Diffusion pt. 3: Likelihoods

June 26, 2023

Diffusive models provide good results when it comes to sampling the learned data. Unfortunately, most of the out-of-the-box solutions cannot access the underlying data likelihood. In this post we discuss ways to overcome it. Code is provided.

Recap

In part 2 of the series on diffusion models, I described the fundamental mechanisms with the help of 2D synthetic data. The model consists of learning a score function and then solving the Langevin equation to sample new data. I provide a simple nano-diffusion code with a feed-forward neural network serving as the approximate score function.

Finding the likelihood

Although diffusion models have clear advantages, I now turn to discussing its limitations and ways of overcoming them. Besides often quoted relative slowness of the sampling process¹, the lack of direct access to data likelihood is a major disadvantage. In this part, I discuss ways of addressing this limitation.

In part 2, probability densities were found by simply plotting histograms of many samples which is clearly unfeasible for higher dimensions. Another, less straightforward approach is to use a description complementary to the Langevin and Smoluchowski equations known as the probability flow equations. I will discuss it in this post.

Probability flow equation

The probability flow equation is a representation for a forward process fully equivalent to the Langevin and Smoluchowski. For the forward process of the form

\[\frac{d}{dt} x(t) = f(x(t),t) + g(t) W(t),\]

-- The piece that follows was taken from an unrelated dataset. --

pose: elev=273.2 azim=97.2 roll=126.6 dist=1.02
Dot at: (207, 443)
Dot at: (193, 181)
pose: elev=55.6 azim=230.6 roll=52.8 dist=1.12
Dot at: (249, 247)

there exists an equivalent description in terms of the probability flow equation:

\[\frac{d}{dt} x(t) = f(x(t),t) - \frac{1}{2} g(t)^2 \partial_{x(t)} \log p_t(x(t)).\]

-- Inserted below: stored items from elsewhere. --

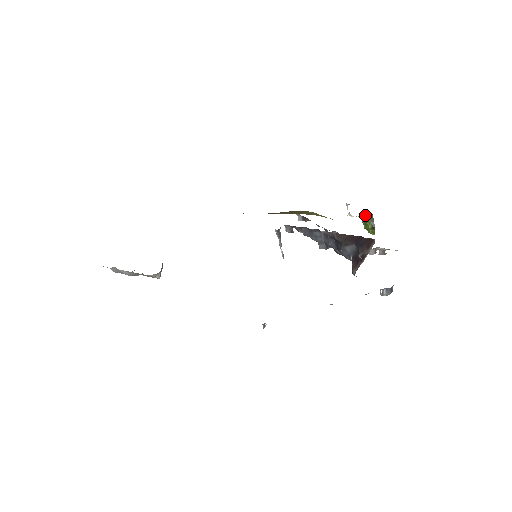
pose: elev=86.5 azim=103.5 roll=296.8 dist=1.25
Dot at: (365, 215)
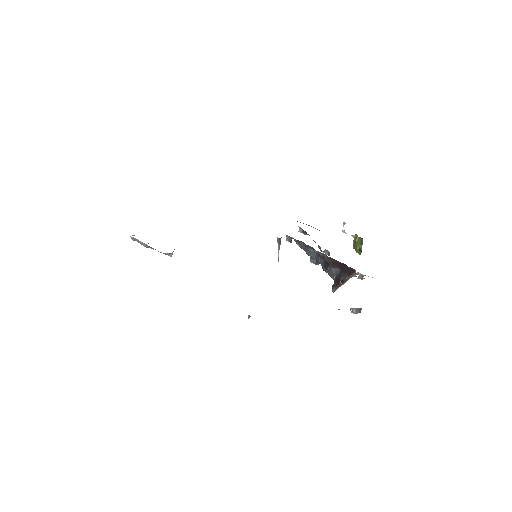
Dot at: (356, 237)
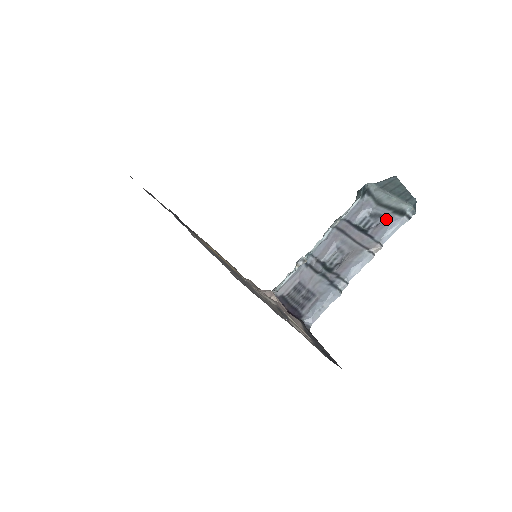
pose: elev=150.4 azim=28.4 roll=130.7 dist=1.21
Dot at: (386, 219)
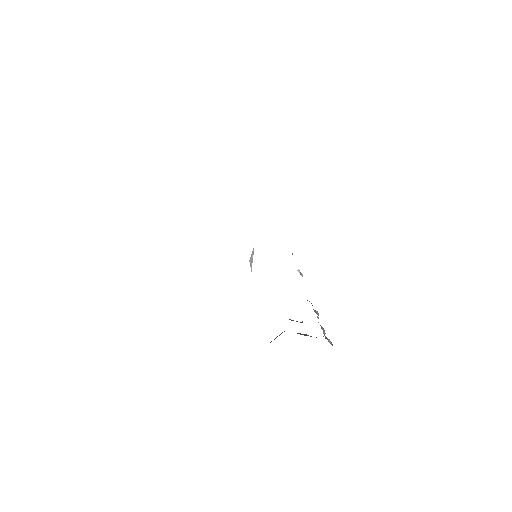
Dot at: occluded
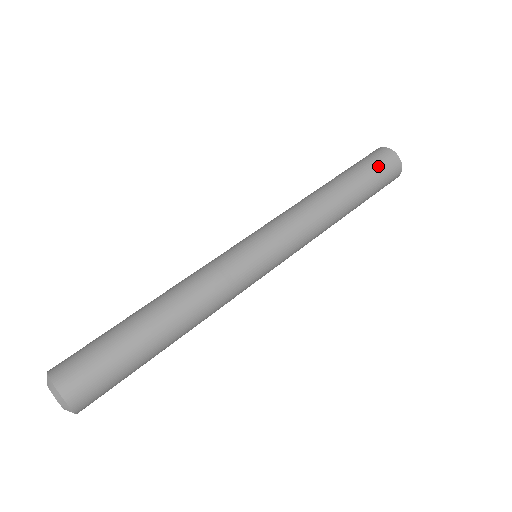
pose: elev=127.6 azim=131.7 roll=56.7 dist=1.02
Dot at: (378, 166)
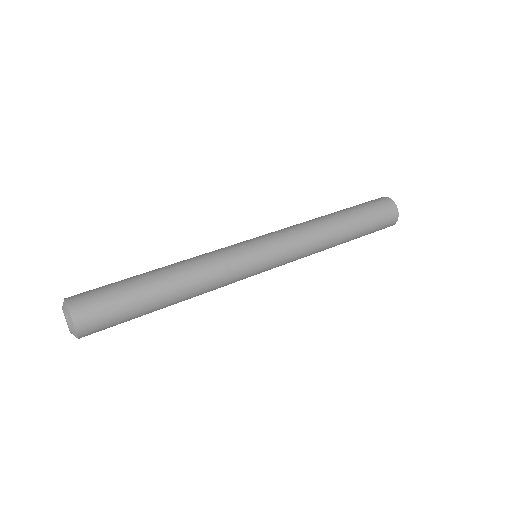
Dot at: (380, 221)
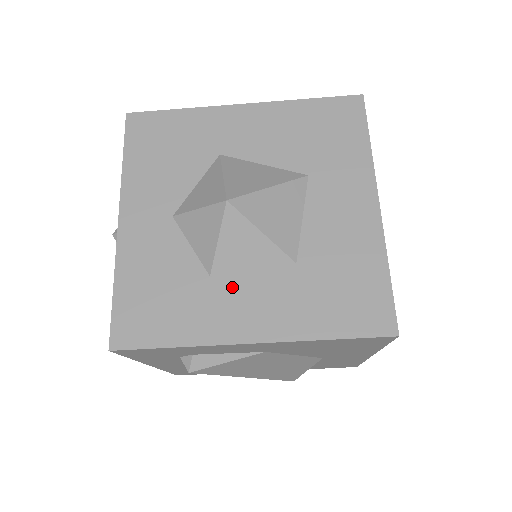
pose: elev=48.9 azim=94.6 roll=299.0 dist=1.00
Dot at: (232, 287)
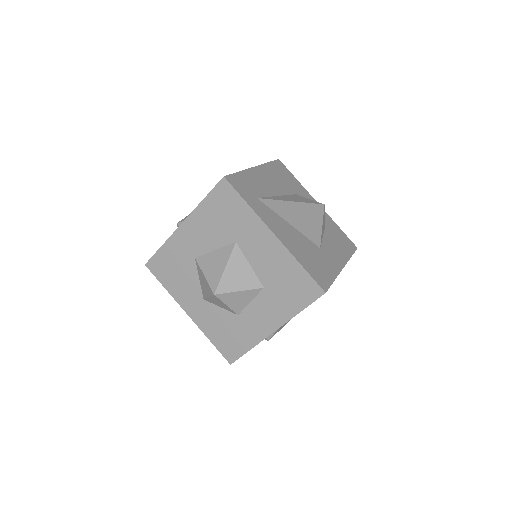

The intriguing fact is the random term \(\sim W(t)\) is traded for an additional determininistc part \(\sim \partial_x \log p_t(x)\) containing the score function. This is the same score function present in the backward process introduced in part 2 of the series.

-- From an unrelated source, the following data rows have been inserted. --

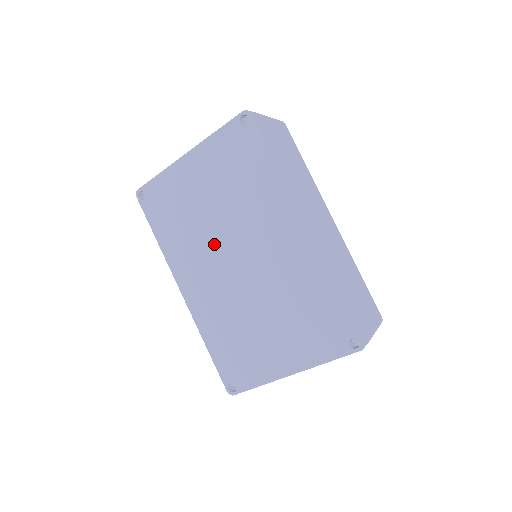
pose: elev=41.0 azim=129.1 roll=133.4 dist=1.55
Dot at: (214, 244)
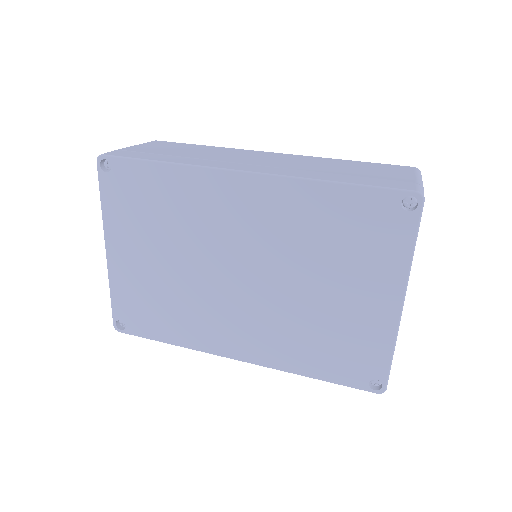
Dot at: (208, 287)
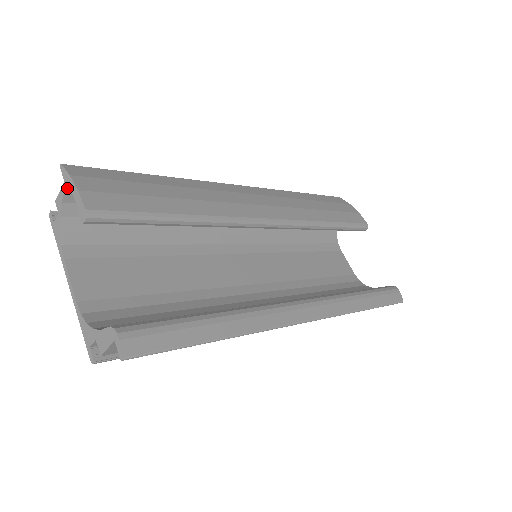
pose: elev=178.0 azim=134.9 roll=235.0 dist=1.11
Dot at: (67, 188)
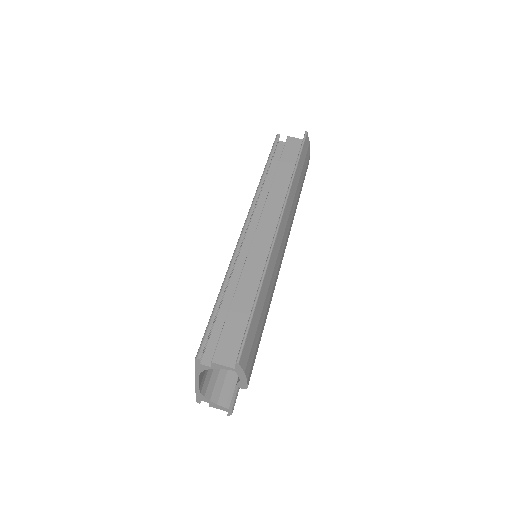
Dot at: (234, 370)
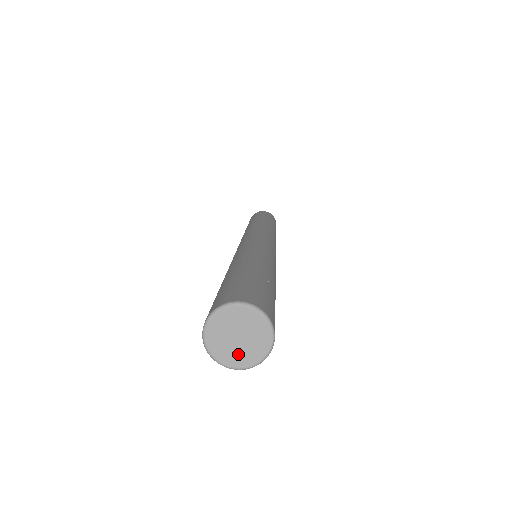
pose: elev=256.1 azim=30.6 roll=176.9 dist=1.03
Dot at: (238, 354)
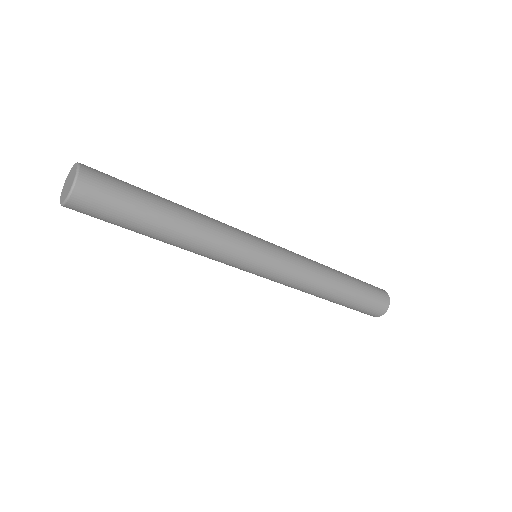
Dot at: (68, 189)
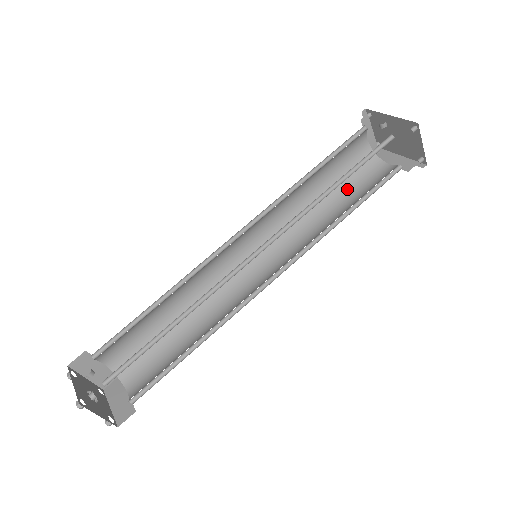
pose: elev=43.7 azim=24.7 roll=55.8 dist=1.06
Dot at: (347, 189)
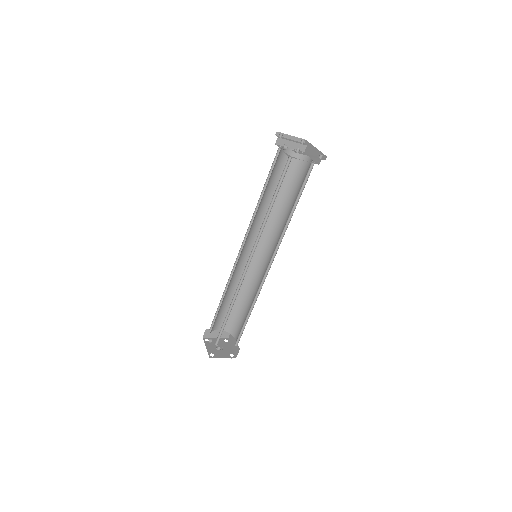
Dot at: (293, 186)
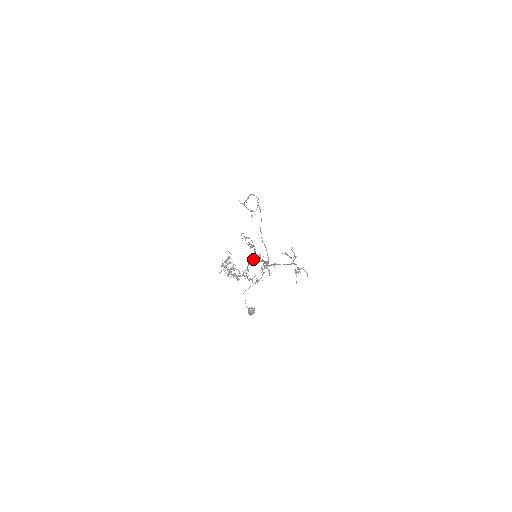
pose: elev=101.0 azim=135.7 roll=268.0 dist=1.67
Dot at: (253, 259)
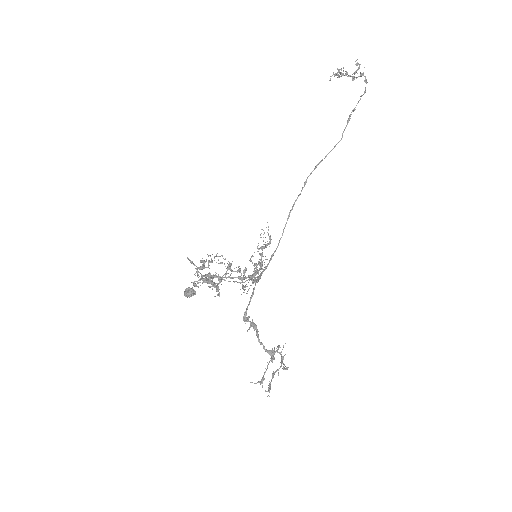
Dot at: (245, 277)
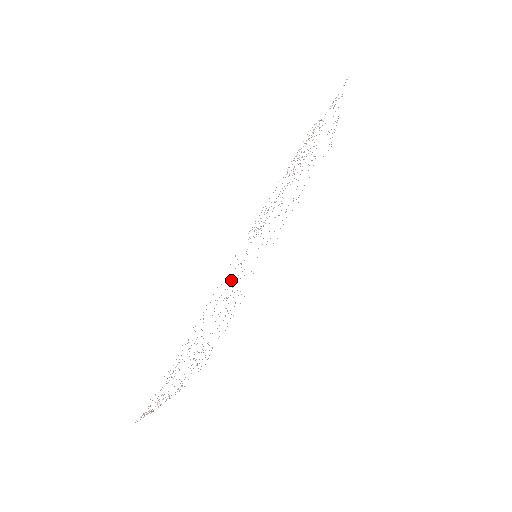
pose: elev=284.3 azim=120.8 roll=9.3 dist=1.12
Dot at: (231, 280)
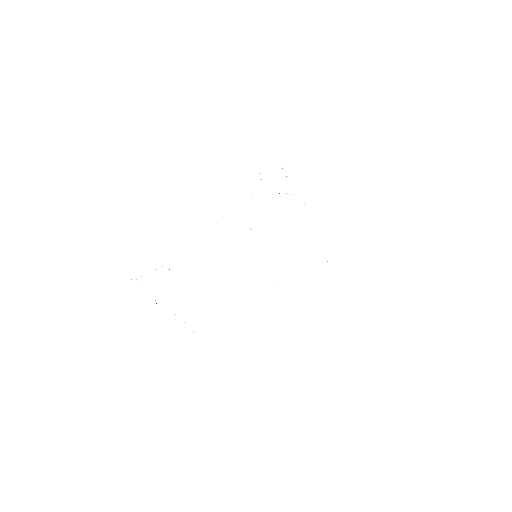
Dot at: occluded
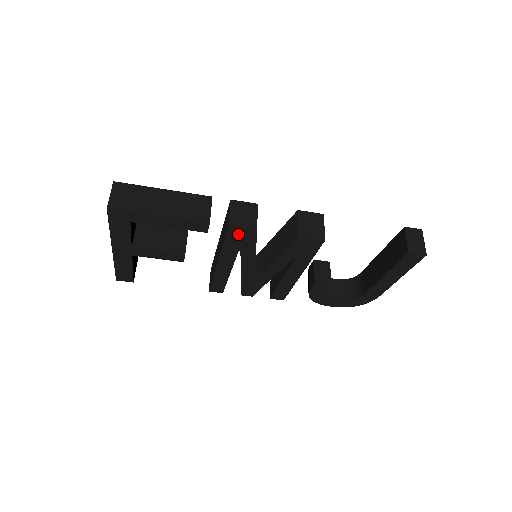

But where’s the probability which flows? Well, you can recast above equation² into a probabilistic form:

\[\frac{d}{dt} \log p_t(x(t)) = - \text{Tr} \partial_{x(t)} \tilde{f}(x(t),t),\]

where \(\tilde{f}(x(t),t) = f(x(t),t) - \frac{1}{2} g(t)^2 \partial_{x(t)} \log p_t(x(t))\) is the r.h.s. of the previous equation. The \(\text{Tr}\) is a trace operation because \(\partial_{x(t)} \tilde{f}(x(t),t)\) is a matrix. Crucially, this equation has the \(\log p_t\) term on both sides.

For practical purposes, we put both equations into a single form:

\[\frac{d}{dt} \left ( \begin{array}{c} x(t) \\ \log p_t(x(t)) \end{array} \right) = \left ( \begin{array}{c} \tilde{f}(x(t),t) \\ - \text{Tr} \partial_{x(t)} \tilde{f}(x(t),t) \end{array} \right) .\]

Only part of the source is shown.